Mark Curtis
An oil and gas platform off the coast of Libya. (Photo: Antonio Sempere via Getty)
British oil giants BP and Shell are returning to the oil-rich north African country just over a decade after the UK plunged it into chaos in its 2011 military intervention, which the British government never admitted was a war for oil.
- BP controls exploration areas in Libya covering nearly three times the size of Wales
- UK company Petrofac, convicted of bribery last year, has secured new oil contract in Libya and sponsored British embassy there
- UK is combining its interest in accessing Libya’s oil with increasing military involvement
Last month Libya’s National Oil Corporation (NOC) agreed for BP to start drilling for and producing natural gas in a major project off the coast of the north African country.

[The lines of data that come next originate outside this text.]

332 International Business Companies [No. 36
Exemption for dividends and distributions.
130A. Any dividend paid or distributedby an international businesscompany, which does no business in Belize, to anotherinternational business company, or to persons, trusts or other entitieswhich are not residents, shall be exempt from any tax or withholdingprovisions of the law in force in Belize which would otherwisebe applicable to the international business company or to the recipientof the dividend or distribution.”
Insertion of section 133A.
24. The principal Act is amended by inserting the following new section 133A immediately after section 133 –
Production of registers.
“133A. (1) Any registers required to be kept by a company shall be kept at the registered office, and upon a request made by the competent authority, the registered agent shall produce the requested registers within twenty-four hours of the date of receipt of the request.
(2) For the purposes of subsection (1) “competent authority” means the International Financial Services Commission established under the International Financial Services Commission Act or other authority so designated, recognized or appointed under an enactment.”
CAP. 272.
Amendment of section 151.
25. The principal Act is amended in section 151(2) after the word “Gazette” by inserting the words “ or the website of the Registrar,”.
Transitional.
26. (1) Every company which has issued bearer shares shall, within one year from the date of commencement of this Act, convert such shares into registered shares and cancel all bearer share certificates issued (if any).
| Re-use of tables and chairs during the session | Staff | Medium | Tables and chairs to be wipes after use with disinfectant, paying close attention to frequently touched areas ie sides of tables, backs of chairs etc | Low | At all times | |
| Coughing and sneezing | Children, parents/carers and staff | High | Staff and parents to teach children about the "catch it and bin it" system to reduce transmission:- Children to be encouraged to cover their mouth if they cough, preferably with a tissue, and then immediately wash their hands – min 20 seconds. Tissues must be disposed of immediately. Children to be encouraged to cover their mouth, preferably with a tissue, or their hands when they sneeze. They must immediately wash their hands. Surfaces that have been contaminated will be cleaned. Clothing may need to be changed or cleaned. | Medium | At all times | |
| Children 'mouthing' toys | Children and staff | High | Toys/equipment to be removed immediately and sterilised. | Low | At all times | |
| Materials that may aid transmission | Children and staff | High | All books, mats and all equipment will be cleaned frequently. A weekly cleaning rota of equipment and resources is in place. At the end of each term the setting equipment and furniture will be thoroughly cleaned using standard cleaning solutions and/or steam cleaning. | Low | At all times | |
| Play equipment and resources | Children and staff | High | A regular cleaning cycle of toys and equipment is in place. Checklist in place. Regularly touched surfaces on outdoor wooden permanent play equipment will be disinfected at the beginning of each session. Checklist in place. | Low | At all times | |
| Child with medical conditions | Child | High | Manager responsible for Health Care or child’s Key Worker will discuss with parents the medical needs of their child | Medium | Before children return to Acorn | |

The UK corporation, on whose board sits former MI6 chief Sir John Sawers, controls exploration areas in Libya equivalent to nearly three times the size of Wales.
British officials have long sought to profit from oil in Libya, which contains 48 billion barrels of reserves – the largest oil resources in Africa, accounting for 3% of the world total.
BP is one of the few foreign oil and gas companies with exploration and production licences in Libya. Its assets there were nationalised by Muammar Gaddafi soon after he seized power in a 1969 coup that challenged the entire British position in the country and region.
After years of tensions between the two countries, prime minister Tony Blair met Gaddafi in 2004 and agreed the so-called ‘Deal in the Desert’ which included a $900m exploration and production agreement between BP and Libya’s NOC.
BP re-entered the country in 2007 but its operations were scuppered by the war of 2011 when British, French and US forces with the support of Qatar and Islamic militants overthrew Gaddafi.
Terrorism and civil war subsequently engulfed the country and oil company operations were put on hold.
The restart of BP’s operations follows the signing in 2018 of a memorandum of understanding with the NOC and Eni, the Italian oil major, to resume exploration, with Eni acting as the operator of the oil fields. BP chief executive Bob Dudley hailed the deal as an important step “towards returning to our work in Libya”.
The BP-ENI project, an $8bn investment, involves two exploration areas in the onshore Ghadames basin and one in the offshore Sirte basin, covering a total area of around 54,000 km2. The Sirte basin concession alone covers an area larger than the size of Belgium.